7. M. P……., doit être regardé comme ayant la qualité d’ayant droit de son père décédé, M. P…….,, dès lors qu’il ressort de ses propres écritures qu’il a hérité de ses biens. Il pouvait, dès lors, en cette qualité, être soumis à la procédure d’arrêt des travaux miniers prévue aux articles L. 163-1 et suivants du code minier, sans que l’intervention d’un décret de mutation du titre minier à son bénéfice soit nécessaire. Le requérant ne peut utilement se prévaloir d’un abandon définitif par M. P……., de l’exploitation de la mine pour les motifs évoqués au point 4 du présent jugement. En outre, il ressort des pièces du dossier que l’exploitation de la mine de La Serre avait cessé depuis 64 ans à la date de l’arrêté attaqué. En indiquant que « la concession de La Serre est inexploitée depuis plus de dix ans », le préfet n’a, dès lors, pas entaché sa décision d’erreur de fait. En l’absence d’exploitation de la mine et de déclaration d’arrêt des travaux, le préfet tenait des dispositions législatives et réglementaires précitées le pouvoir d’ordonner à M. P…….,, ayant-droit de M P…….,, de déposer une déclaration d’arrêt définitif des travaux, dès lors que cette mine de lignite avait été concédée à son père le 5 août 1958 et alors même qu’elle n’aurait jamais été exploitée depuis cette date. Par ailleurs, si l’arrêté attaqué énonce que « les travaux de mines réalisés à l’intérieur du périmètre de la concession de La Serre sont susceptibles de compromettre les intérêts visés à l’article L. 161-1 du code minier, en particulier la sécurité publique », le préfet doit être regardé, eu égard notamment à l’article 2 de son arrêté, comme ayant estimé que les installations présentes sur le site de la concession minière sont susceptibles, en l’état, de constituer un risque pour la sécurité publique et nécessitent la mise en œuvre de mesures conservatoires. Contrairement à ce que soutient le requérant, le préfet n’a pas entendu remettre en cause le fait que la mine est inexploitée depuis plusieurs années. Par suite, le requérant n’est pas fondé à soutenir que le préfet de la Dordogne ne pouvait légalement mettre en œuvre à son encontre la procédure d’arrêt des travaux miniers prévue par les dispositions précitées du code minier et du décret du 2 juin 2006.
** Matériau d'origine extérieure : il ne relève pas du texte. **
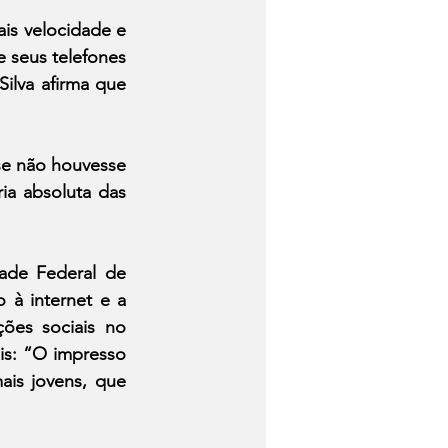
is velocidade e 
 seus telefones 
ilva afirma que 
e não houvesse 
ia absoluta das 
ade Federal de 
 à internet e a 
ões sociais no 
s: “O impresso 
is jovens, que 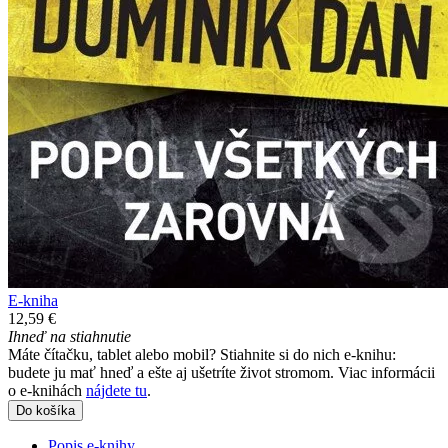
E-kniha
12,59 €
Ihneď na stiahnutie
Máte čítačku, tablet alebo mobil? Stiahnite si do nich e-knihu:
budete ju mať hneď a ešte aj ušetríte život stromom. Viac informácii
o e-knihách
nájdete tu
.
Do košíka
Popis e-knihy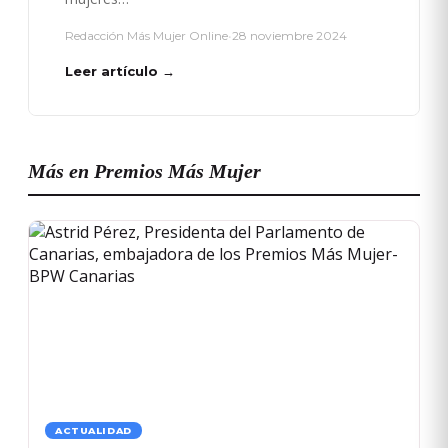
Redacción Más Mujer Online
•
28 noviembre 2024
Leer artículo →
Más en Premios Más Mujer
ACTUALIDAD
8. Il résulte de tout ce qui précède que M. P……., n’est pas fondé à demander l’annulation de l’arrêté attaqué.

Sur les conclusions à fin d’injonction et celles tendant à ce qu’il soit donné acte de l’abandon définitif de la mine de La Serre : 9. Il résulte de ce qui précède que les conclusions à fin d’injonction et, en tout état de cause, celles tendant à ce qu’il soit donné acte de l’abandon définitif de la mine de La Serre ne peuvent, par voie de conséquence, qu’être rejetées.

Sur les frais liés au litige :

10. Les dispositions de l’article L. 761-1 du code de justice administrative font obstacle à ce que soit mise à la charge de l’Etat, qui n’est pas la partie perdante dans la présente instance, la somme que M. P……., demande au titre des frais exposés et non compris dans les dépens.

D E C I D E :

Article 1er : La requête de M. P……., est rejetée.

Article 2 : Le présent jugement sera notifié à M. P……., et au ministre de la transition écologique et solidaire.